== Record set ==
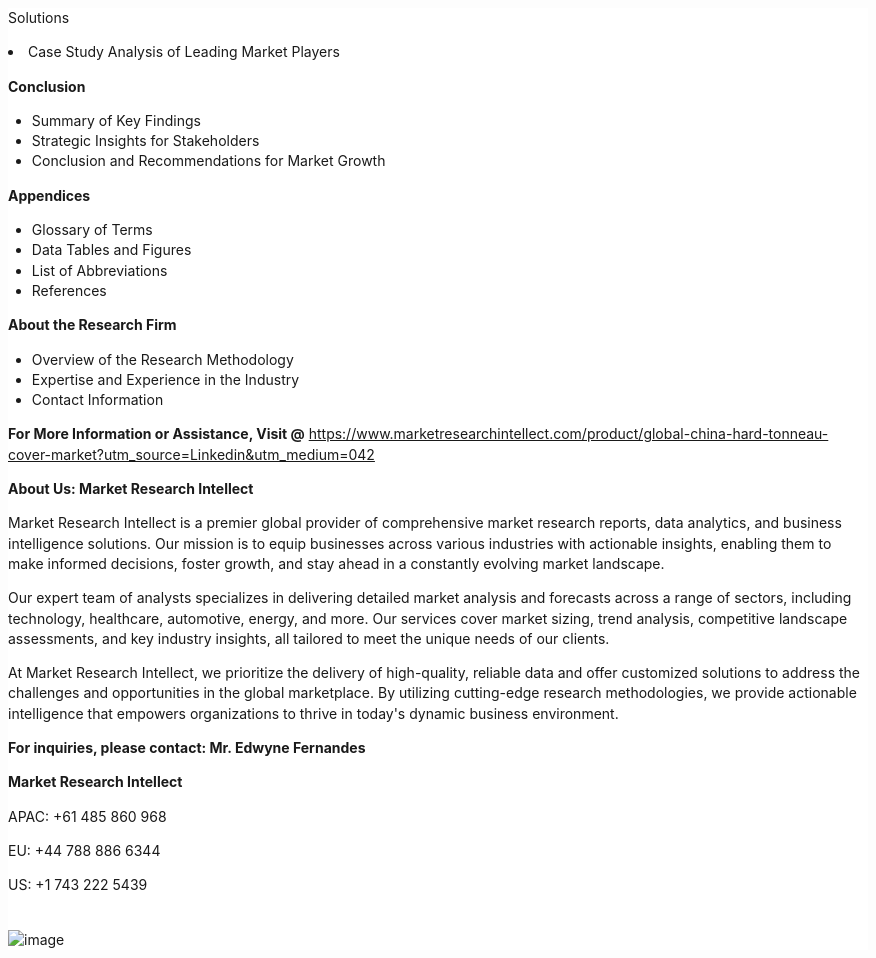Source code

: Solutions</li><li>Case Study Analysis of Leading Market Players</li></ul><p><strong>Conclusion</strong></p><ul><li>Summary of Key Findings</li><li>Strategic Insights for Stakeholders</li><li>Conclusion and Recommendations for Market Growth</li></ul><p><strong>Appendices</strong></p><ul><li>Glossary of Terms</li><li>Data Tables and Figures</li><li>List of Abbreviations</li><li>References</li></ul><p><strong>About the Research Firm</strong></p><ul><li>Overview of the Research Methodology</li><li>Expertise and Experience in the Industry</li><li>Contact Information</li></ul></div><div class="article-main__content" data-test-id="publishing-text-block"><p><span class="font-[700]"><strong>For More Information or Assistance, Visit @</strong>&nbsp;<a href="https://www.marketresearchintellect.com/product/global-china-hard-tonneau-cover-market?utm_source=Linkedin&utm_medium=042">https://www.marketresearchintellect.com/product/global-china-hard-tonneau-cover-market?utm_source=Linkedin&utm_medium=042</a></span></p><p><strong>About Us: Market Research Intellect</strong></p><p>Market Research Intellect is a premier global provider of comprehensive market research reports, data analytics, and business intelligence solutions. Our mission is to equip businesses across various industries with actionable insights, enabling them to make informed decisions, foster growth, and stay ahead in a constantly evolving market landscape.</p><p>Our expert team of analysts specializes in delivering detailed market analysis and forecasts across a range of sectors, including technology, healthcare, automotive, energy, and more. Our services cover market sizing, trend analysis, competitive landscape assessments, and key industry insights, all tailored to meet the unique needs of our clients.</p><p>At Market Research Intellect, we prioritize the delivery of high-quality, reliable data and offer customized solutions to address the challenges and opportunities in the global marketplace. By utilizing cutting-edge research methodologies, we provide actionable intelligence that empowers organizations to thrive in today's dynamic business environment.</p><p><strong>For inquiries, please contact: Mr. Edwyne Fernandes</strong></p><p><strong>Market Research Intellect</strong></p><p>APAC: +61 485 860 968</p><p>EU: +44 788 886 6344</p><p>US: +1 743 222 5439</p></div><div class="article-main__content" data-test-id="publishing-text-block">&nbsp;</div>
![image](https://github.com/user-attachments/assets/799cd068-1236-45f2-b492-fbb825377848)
===
== Record set ==
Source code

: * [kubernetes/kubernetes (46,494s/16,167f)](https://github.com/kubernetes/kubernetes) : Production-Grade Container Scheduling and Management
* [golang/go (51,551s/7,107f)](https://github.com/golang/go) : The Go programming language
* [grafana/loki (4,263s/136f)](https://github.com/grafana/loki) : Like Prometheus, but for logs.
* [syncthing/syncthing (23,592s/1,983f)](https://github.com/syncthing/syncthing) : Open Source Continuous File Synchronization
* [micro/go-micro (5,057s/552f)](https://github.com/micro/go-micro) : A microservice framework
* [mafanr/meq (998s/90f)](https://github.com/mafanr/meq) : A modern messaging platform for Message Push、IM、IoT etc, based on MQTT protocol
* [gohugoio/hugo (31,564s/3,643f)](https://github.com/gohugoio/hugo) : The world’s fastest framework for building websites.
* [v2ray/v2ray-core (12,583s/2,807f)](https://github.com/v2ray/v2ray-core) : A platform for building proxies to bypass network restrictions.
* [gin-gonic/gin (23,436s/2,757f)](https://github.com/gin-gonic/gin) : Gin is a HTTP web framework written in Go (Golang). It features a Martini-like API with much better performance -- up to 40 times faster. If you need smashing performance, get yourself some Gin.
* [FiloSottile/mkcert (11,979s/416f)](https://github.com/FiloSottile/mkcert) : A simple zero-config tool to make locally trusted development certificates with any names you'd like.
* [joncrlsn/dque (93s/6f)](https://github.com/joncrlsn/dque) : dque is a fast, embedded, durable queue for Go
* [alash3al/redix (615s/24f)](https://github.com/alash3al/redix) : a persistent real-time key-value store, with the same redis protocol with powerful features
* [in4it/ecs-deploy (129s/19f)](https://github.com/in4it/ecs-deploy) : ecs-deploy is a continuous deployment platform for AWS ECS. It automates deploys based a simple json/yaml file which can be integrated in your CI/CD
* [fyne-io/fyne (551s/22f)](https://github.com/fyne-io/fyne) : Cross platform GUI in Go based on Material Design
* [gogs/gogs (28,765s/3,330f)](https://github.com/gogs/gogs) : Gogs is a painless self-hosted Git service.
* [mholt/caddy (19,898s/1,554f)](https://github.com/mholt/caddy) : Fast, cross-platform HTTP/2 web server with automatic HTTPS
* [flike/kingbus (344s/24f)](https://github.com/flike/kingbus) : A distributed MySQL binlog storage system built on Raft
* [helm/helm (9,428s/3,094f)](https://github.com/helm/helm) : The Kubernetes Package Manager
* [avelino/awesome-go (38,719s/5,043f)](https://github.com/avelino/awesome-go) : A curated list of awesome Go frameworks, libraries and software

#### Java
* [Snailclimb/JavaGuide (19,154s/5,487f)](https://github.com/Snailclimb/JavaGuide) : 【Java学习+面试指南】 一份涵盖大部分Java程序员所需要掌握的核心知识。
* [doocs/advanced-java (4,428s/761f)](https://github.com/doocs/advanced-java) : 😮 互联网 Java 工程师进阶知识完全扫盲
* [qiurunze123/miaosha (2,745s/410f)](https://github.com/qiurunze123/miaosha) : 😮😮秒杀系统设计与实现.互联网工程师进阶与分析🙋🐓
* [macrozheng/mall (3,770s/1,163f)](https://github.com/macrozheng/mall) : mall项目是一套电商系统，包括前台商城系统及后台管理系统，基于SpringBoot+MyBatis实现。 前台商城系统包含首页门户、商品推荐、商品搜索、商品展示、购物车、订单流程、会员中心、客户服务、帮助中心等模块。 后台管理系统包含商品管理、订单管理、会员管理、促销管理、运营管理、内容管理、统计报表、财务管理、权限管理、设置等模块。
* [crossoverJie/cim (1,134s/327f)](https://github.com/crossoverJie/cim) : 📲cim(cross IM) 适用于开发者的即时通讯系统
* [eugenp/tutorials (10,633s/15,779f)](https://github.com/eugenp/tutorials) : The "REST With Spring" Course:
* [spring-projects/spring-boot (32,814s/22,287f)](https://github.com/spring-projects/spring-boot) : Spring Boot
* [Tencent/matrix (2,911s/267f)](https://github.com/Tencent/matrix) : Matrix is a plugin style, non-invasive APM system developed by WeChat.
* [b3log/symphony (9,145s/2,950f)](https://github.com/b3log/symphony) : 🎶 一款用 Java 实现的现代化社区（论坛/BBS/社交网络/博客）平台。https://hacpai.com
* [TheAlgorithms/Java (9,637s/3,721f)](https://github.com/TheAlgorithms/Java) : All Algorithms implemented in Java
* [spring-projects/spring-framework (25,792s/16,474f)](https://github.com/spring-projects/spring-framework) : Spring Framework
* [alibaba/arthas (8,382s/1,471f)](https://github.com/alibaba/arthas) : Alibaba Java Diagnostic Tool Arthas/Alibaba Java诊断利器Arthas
===
== Record set ==
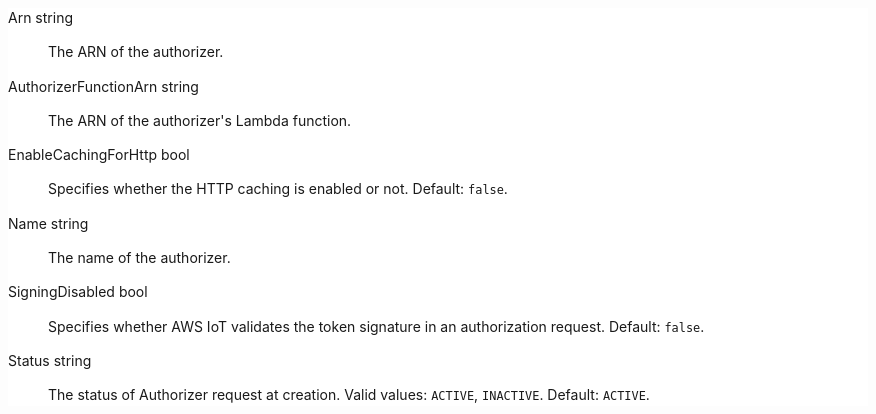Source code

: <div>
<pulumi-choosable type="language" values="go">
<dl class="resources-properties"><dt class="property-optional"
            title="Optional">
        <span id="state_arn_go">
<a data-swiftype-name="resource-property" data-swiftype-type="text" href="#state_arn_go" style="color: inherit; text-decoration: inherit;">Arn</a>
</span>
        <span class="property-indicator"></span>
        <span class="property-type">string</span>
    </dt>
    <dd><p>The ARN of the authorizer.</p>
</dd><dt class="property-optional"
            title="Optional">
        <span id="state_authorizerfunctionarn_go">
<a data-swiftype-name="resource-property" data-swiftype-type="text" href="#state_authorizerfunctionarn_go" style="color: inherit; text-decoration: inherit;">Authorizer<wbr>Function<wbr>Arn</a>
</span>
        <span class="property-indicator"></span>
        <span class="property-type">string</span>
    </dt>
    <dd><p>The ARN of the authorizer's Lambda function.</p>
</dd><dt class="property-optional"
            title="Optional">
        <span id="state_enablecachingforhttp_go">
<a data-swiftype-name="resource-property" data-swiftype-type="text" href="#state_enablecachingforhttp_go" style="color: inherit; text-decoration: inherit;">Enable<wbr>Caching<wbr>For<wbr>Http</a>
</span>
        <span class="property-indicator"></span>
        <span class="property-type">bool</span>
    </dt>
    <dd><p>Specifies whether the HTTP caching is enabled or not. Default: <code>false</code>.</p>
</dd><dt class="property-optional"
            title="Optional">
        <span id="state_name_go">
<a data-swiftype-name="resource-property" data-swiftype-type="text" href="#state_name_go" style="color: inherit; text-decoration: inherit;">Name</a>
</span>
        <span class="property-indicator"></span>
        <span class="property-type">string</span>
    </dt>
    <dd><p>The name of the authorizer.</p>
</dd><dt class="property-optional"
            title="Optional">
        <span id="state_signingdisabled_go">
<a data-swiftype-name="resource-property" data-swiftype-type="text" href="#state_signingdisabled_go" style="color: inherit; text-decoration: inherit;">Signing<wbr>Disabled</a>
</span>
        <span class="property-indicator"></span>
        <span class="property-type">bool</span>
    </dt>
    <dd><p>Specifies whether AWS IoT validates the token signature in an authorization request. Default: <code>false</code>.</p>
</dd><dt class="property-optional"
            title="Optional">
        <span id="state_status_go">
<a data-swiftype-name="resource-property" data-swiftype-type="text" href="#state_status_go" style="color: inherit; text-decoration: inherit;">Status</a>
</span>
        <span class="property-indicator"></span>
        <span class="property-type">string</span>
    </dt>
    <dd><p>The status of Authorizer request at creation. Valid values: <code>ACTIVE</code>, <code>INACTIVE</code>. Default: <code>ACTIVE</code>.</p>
===
# What is expected
In your answer, include only the lines above starting at the line that holds "互联网 Java 工程师进阶知识完全扫盲" and ending at the line that holds "(1,134s/327f)](https://github.com/crossoverJie/cim) : 📲cim(cross", copied exactly.

# Response
* [doocs/advanced-java (4,428s/761f)](https://github.com/doocs/advanced-java) : 😮 互联网 Java 工程师进阶知识完全扫盲
* [qiurunze123/miaosha (2,745s/410f)](https://github.com/qiurunze123/miaosha) : 😮😮秒杀系统设计与实现.互联网工程师进阶与分析🙋🐓
* [macrozheng/mall (3,770s/1,163f)](https://github.com/macrozheng/mall) : mall项目是一套电商系统，包括前台商城系统及后台管理系统，基于SpringBoot+MyBatis实现。 前台商城系统包含首页门户、商品推荐、商品搜索、商品展示、购物车、订单流程、会员中心、客户服务、帮助中心等模块。 后台管理系统包含商品管理、订单管理、会员管理、促销管理、运营管理、内容管理、统计报表、财务管理、权限管理、设置等模块。
* [crossoverJie/cim (1,134s/327f)](https://github.com/crossoverJie/cim) : 📲cim(cross IM) 适用于开发者的即时通讯系统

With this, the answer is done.